As an added bonus he hasn't misgoverned Texas into the ground and seems able to learn from his mistakes and win elections.

I'm sure we'll hear plenty more about Perry and his globalist, open-borders, pro-illegal immigration past- and don't think I'm saying we shouldn't.

But the most likely alternative candidate to Perry is Mitt Freakin' Romney.

Every bad thing Perry has done or attempted I can all too easily see Romney doing the exact same, only more so, and then insulting me for disagreeing with him. Since Perry seems to have immediately become the GOP frontrunner- despite his flaws- I suspect that other GOP voters have about the same opinion of Romney that I do.

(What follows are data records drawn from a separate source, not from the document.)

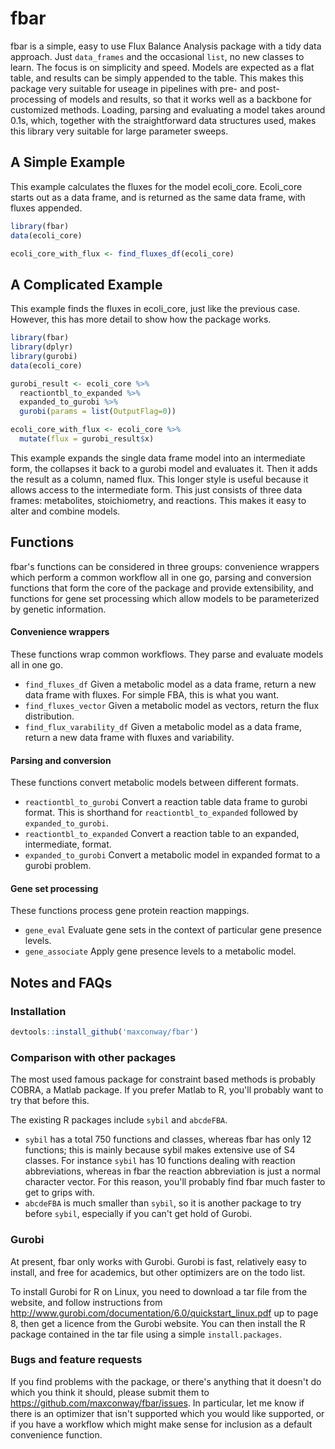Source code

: 
<!-- README.md is generated from README.Rmd. Please edit that file -->
fbar
====

fbar is a simple, easy to use Flux Balance Analysis package with a tidy data approach. Just `data_frames` and the occasional `list`, no new classes to learn. The focus is on simplicity and speed. Models are expected as a flat table, and results can be simply appended to the table. This makes this package very suitable for useage in pipelines with pre- and post- processing of models and results, so that it works well as a backbone for customized methods. Loading, parsing and evaluating a model takes around 0.1s, which, together with the straightforward data structures used, makes this library very suitable for large parameter sweeps.

A Simple Example
----------------

This example calculates the fluxes for the model ecoli\_core. Ecoli\_core starts out as a data frame, and is returned as the same data frame, with fluxes appended.

``` r
library(fbar)
data(ecoli_core)

ecoli_core_with_flux <- find_fluxes_df(ecoli_core)
```

A Complicated Example
---------------------

This example finds the fluxes in ecoli\_core, just like the previous case. However, this has more detail to show how the package works.

``` r
library(fbar)
library(dplyr)
library(gurobi)
data(ecoli_core)

gurobi_result <- ecoli_core %>%
  reactiontbl_to_expanded %>%
  expanded_to_gurobi %>%
  gurobi(params = list(OutputFlag=0))

ecoli_core_with_flux <- ecoli_core %>%
  mutate(flux = gurobi_result$x)
```

This example expands the single data frame model into an intermediate form, the collapses it back to a gurobi model and evaluates it. Then it adds the result as a column, named flux. This longer style is useful because it allows access to the intermediate form. This just consists of three data frames: metabolites, stoichiometry, and reactions. This makes it easy to alter and combine models.

Functions
---------

fbar's functions can be considered in three groups: convenience wrappers which perform a common workflow all in one go, parsing and conversion functions that form the core of the package and provide extensibility, and functions for gene set processing which allow models to be parameterized by genetic information.

#### Convenience wrappers

These functions wrap common workflows. They parse and evaluate models all in one go.

-   `find_fluxes_df` Given a metabolic model as a data frame, return a new data frame with fluxes. For simple FBA, this is what you want.
-   `find_fluxes_vector` Given a metabolic model as vectors, return the flux distribution.
-   `find_flux_varability_df` Given a metabolic model as a data frame, return a new data frame with fluxes and variability.

#### Parsing and conversion

These functions convert metabolic models between different formats.

-   `reactiontbl_to_gurobi` Convert a reaction table data frame to gurobi format. This is shorthand for `reactiontbl_to_expanded` followed by `expanded_to_gurobi`.
-   `reactiontbl_to_expanded` Convert a reaction table to an expanded, intermediate, format.
-   `expanded_to_gurobi` Convert a metabolic model in expanded format to a gurobi problem.

#### Gene set processing

These functions process gene protein reaction mappings.

-   `gene_eval` Evaluate gene sets in the context of particular gene presence levels.
-   `gene_associate` Apply gene presence levels to a metabolic model.

Notes and FAQs
--------------

### Installation

``` r
devtools::install_github('maxconway/fbar')
```

### Comparison with other packages

The most used famous package for constraint based methods is probably COBRA, a Matlab package. If you prefer Matlab to R, you'll probably want to try that before this.

The existing R packages include `sybil` and `abcdeFBA`.

-   `sybil` has a total 750 functions and classes, whereas fbar has only 12 functions; this is mainly because sybil makes extensive use of S4 classes. For instance `sybil` has 10 functions dealing with reaction abbreviations, whereas in fbar the reaction abbreviation is just a normal character vector. For this reason, you'll probably find fbar much faster to get to grips with.
-   `abcdeFBA` is much smaller than `sybil`, so it is another package to try before `sybil`, especially if you can't get hold of Gurobi.

### Gurobi

At present, fbar only works with Gurobi. Gurobi is fast, relatively easy to install, and free for academics, but other optimizers are on the todo list.

To install Gurobi for R on Linux, you need to download a tar file from the website, and follow instructions from <http://www.gurobi.com/documentation/6.0/quickstart_linux.pdf> up to page 8, then get a licence from the Gurobi website. You can then install the R package contained in the tar file using a simple `install.packages`.

### Bugs and feature requests

If you find problems with the package, or there's anything that it doesn't do which you think it should, please submit them to <https://github.com/maxconway/fbar/issues>. In particular, let me know if there is an optimizer that isn't supported which you would like supported, or if you have a workflow which might make sense for inclusion as a default convenience function.
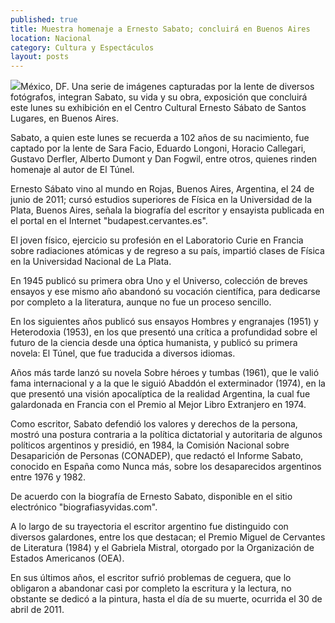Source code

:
 ```yaml
---
published: true
title: Muestra homenaje a Ernesto Sabato; concluirá en Buenos Aires
location: Nacional
category: Cultura y Espectáculos
layout: posts
---
```


![](http://i.imgur.com/L7RDvDlm.jpg)México, DF. Una serie de imágenes capturadas por la lente de diversos fotógrafos, integran Sabato, su vida y su obra, exposición que concluirá este lunes su exhibición en el Centro Cultural Ernesto Sábato de Santos Lugares, en Buenos Aires.
 
Sabato, a quien este lunes se recuerda a 102 años de su nacimiento, fue captado por la lente de Sara Facio, Eduardo Longoni, Horacio Callegari, Gustavo Derfler, Alberto Dumont y Dan Fogwil, entre otros, quienes rinden homenaje al autor de El Túnel.

Ernesto Sábato vino al mundo en Rojas, Buenos Aires, Argentina, el 24 de junio de 2011; cursó estudios superiores de Física en la Universidad de la Plata, Buenos Aires, señala la biografía del escritor y ensayista publicada en el portal en el Internet "budapest.cervantes.es".

El joven físico, ejercicio su profesión en el Laboratorio Curie en Francia sobre radiaciones atómicas y de regreso a su país, impartió clases de Física en la Universidad Nacional de La Plata.

En 1945 publicó su primera obra Uno y el Universo, colección de breves ensayos y ese mismo año abandonó su vocación científica, para dedicarse por completo a la literatura, aunque no fue un proceso sencillo.

En los siguientes años publicó sus ensayos Hombres y engranajes (1951) y Heterodoxia (1953), en los que presentó una crítica a profundidad sobre el futuro de la ciencia desde una óptica humanista, y publicó su primera novela: El Túnel, que fue traducida a diversos idiomas.

Años más tarde lanzó su novela Sobre héroes y tumbas (1961), que le valió fama internacional y a la que le siguió Abaddón el exterminador (1974), en la que presentó una visión apocalíptica de la realidad Argentina, la cual fue galardonada en Francia con el Premio al Mejor Libro Extranjero en 1974.

Como escritor, Sabato defendió los valores y derechos de la persona, mostró una postura contraria a la política dictatorial y autoritaria de algunos políticos argentinos y presidió, en 1984, la Comisión Nacional sobre Desaparición de Personas (CONADEP), que redactó el Informe Sabato, conocido en España como Nunca más, sobre los desaparecidos argentinos entre 1976 y 1982.

De acuerdo con la biografía de Ernesto Sabato, disponible en el sitio electrónico "biografiasyvidas.com".

A lo largo de su trayectoria el escritor argentino fue distinguido con diversos galardones, entre los que destacan; el Premio Miguel de Cervantes de Literatura (1984) y el Gabriela Mistral, otorgado por la Organización de Estados Americanos (OEA).
 
En sus últimos años, el escritor sufrió problemas de ceguera, que lo obligaron a abandonar casi por completo la escritura y la lectura, no obstante se dedicó a la pintura, hasta el día de su muerte, ocurrida el 30 de abril de 2011.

On the illegal immigration issue I still recall that Romney made the rounds on Capital Hill in early 2009 in an attempt to get the GOP to cut an immigration deal with Obama.

Amnesty, that would have been. At least Perry hasn't done that.

Mel Foil
Joined
Jun '10
etoiledunord

I imagine that if Perry didn't straddle that border fence--policy-wise--we wouldn't even know his name now, because he wouldn't be Governor of Texas. The line you have to walk is, support lots of border enforcement aimed at arresting Mexicans crossing, but be somewhat sad that you had to do it. You have to do it without any enthusiasm.

Paladin
Joined
Oct '10
Robert McKay

 The fence isn't the issue. America has 5,500 miles of border with Canada, 2,000 miles with Mexico, and over 10,000 miles of coastline. What I'm saying of course is that you can't stop people from coming in. What you can do is not give them a free ride once they're here on the taxpayer's dime, and work hard to send them back if they aren't here legally.

Immigrating legally is a long, drawn-out, expensive, annoying hassle of a process. But I did it so they should too. Letting someone break all the rules, cheat the system, AND reap all the rewards is a slap in my law-abiding face.